Task directions
Return all entries precisely as they stand, without the images.

Start of Available data

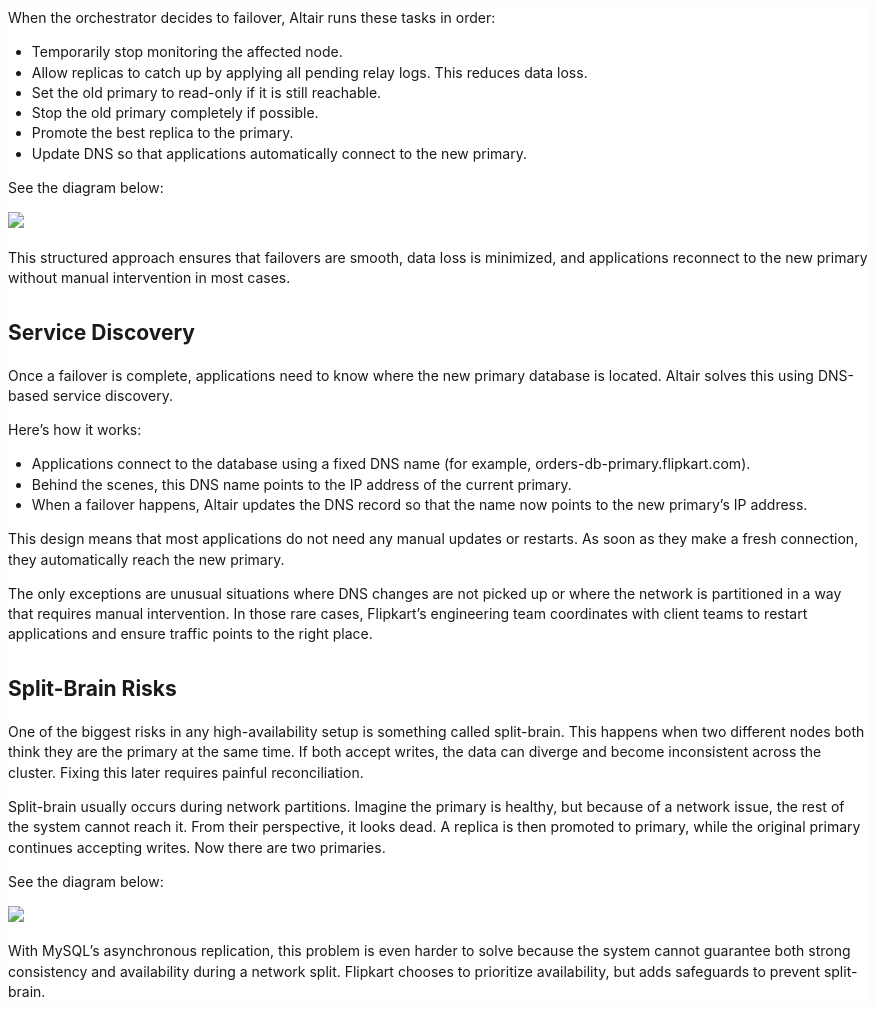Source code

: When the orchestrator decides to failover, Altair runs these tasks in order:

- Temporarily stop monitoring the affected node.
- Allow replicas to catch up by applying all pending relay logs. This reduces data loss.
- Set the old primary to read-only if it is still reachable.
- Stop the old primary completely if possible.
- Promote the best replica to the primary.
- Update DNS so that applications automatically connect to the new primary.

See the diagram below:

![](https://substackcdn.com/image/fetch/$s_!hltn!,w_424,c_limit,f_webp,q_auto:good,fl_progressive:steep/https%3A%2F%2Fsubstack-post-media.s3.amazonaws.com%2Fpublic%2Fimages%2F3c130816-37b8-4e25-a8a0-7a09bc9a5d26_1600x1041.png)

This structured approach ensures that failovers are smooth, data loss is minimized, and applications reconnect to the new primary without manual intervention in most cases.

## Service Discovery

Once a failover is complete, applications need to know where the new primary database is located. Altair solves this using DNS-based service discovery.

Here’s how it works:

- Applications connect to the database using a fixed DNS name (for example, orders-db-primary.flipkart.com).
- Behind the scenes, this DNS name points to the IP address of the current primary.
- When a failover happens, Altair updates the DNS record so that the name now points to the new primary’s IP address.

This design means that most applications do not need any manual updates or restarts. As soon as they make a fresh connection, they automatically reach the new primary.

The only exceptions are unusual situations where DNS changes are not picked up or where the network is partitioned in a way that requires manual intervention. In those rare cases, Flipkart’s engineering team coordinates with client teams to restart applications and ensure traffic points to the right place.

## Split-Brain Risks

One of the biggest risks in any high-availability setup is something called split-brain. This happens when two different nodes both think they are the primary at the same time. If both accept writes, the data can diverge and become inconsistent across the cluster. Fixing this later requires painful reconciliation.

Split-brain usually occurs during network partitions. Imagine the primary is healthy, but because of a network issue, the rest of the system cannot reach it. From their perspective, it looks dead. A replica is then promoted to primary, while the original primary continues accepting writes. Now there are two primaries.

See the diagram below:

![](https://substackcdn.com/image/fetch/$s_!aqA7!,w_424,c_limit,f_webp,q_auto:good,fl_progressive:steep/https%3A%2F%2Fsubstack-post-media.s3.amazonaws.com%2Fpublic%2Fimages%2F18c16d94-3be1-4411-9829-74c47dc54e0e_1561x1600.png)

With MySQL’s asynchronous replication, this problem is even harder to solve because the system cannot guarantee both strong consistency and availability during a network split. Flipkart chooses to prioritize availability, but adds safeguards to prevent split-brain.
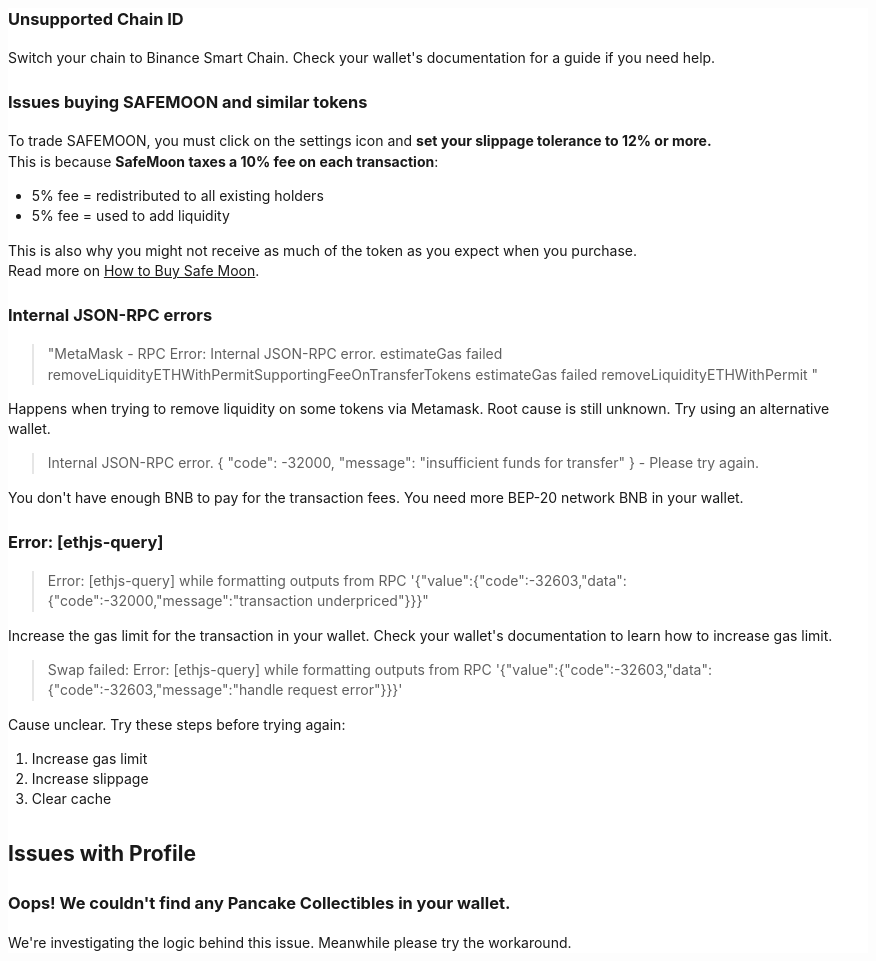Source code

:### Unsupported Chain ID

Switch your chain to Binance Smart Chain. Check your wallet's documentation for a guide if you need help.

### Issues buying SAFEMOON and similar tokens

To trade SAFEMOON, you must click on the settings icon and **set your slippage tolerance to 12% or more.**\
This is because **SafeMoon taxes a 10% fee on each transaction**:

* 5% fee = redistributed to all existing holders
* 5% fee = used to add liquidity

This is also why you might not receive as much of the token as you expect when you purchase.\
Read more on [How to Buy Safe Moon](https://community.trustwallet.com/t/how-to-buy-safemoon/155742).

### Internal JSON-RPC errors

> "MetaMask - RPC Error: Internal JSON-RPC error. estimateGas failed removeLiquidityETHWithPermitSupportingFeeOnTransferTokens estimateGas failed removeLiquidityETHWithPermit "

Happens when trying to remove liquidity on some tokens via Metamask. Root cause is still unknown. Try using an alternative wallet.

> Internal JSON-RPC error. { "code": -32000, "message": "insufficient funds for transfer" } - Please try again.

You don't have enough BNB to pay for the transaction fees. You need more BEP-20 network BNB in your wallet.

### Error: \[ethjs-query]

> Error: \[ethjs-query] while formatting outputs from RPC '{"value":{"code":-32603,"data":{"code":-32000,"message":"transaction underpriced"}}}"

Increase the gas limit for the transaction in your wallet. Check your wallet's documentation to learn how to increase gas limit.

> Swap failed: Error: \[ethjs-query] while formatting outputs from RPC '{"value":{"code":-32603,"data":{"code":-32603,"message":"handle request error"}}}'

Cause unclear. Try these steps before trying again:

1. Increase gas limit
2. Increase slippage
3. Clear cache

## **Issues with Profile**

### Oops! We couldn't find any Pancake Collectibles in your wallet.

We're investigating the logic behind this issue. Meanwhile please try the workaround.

End of Available data

Solution for this task
Source code

: When the orchestrator decides to failover, Altair runs these tasks in order:

- Temporarily stop monitoring the affected node.
- Allow replicas to catch up by applying all pending relay logs. This reduces data loss.
- Set the old primary to read-only if it is still reachable.
- Stop the old primary completely if possible.
- Promote the best replica to the primary.
- Update DNS so that applications automatically connect to the new primary.

See the diagram below:

![](https://substackcdn.com/image/fetch/$s_!hltn!,w_424,c_limit,f_webp,q_auto:good,fl_progressive:steep/https%3A%2F%2Fsubstack-post-media.s3.amazonaws.com%2Fpublic%2Fimages%2F3c130816-37b8-4e25-a8a0-7a09bc9a5d26_1600x1041.png)

This structured approach ensures that failovers are smooth, data loss is minimized, and applications reconnect to the new primary without manual intervention in most cases.

## Service Discovery

Once a failover is complete, applications need to know where the new primary database is located. Altair solves this using DNS-based service discovery.

Here’s how it works:

- Applications connect to the database using a fixed DNS name (for example, orders-db-primary.flipkart.com).
- Behind the scenes, this DNS name points to the IP address of the current primary.
- When a failover happens, Altair updates the DNS record so that the name now points to the new primary’s IP address.

This design means that most applications do not need any manual updates or restarts. As soon as they make a fresh connection, they automatically reach the new primary.

The only exceptions are unusual situations where DNS changes are not picked up or where the network is partitioned in a way that requires manual intervention. In those rare cases, Flipkart’s engineering team coordinates with client teams to restart applications and ensure traffic points to the right place.

## Split-Brain Risks

One of the biggest risks in any high-availability setup is something called split-brain. This happens when two different nodes both think they are the primary at the same time. If both accept writes, the data can diverge and become inconsistent across the cluster. Fixing this later requires painful reconciliation.

Split-brain usually occurs during network partitions. Imagine the primary is healthy, but because of a network issue, the rest of the system cannot reach it. From their perspective, it looks dead. A replica is then promoted to primary, while the original primary continues accepting writes. Now there are two primaries.

See the diagram below:

![](https://substackcdn.com/image/fetch/$s_!aqA7!,w_424,c_limit,f_webp,q_auto:good,fl_progressive:steep/https%3A%2F%2Fsubstack-post-media.s3.amazonaws.com%2Fpublic%2Fimages%2F18c16d94-3be1-4411-9829-74c47dc54e0e_1561x1600.png)

With MySQL’s asynchronous replication, this problem is even harder to solve because the system cannot guarantee both strong consistency and availability during a network split. Flipkart chooses to prioritize availability, but adds safeguards to prevent split-brain.
Source code

:### Unsupported Chain ID

Switch your chain to Binance Smart Chain. Check your wallet's documentation for a guide if you need help.

### Issues buying SAFEMOON and similar tokens

To trade SAFEMOON, you must click on the settings icon and **set your slippage tolerance to 12% or more.**\
This is because **SafeMoon taxes a 10% fee on each transaction**:

* 5% fee = redistributed to all existing holders
* 5% fee = used to add liquidity

This is also why you might not receive as much of the token as you expect when you purchase.\
Read more on [How to Buy Safe Moon](https://community.trustwallet.com/t/how-to-buy-safemoon/155742).

### Internal JSON-RPC errors

> "MetaMask - RPC Error: Internal JSON-RPC error. estimateGas failed removeLiquidityETHWithPermitSupportingFeeOnTransferTokens estimateGas failed removeLiquidityETHWithPermit "

Happens when trying to remove liquidity on some tokens via Metamask. Root cause is still unknown. Try using an alternative wallet.

> Internal JSON-RPC error. { "code": -32000, "message": "insufficient funds for transfer" } - Please try again.

You don't have enough BNB to pay for the transaction fees. You need more BEP-20 network BNB in your wallet.

### Error: \[ethjs-query]

> Error: \[ethjs-query] while formatting outputs from RPC '{"value":{"code":-32603,"data":{"code":-32000,"message":"transaction underpriced"}}}"

Increase the gas limit for the transaction in your wallet. Check your wallet's documentation to learn how to increase gas limit.

> Swap failed: Error: \[ethjs-query] while formatting outputs from RPC '{"value":{"code":-32603,"data":{"code":-32603,"message":"handle request error"}}}'

Cause unclear. Try these steps before trying again:

1. Increase gas limit
2. Increase slippage
3. Clear cache

## **Issues with Profile**

### Oops! We couldn't find any Pancake Collectibles in your wallet.

We're investigating the logic behind this issue. Meanwhile please try the workaround.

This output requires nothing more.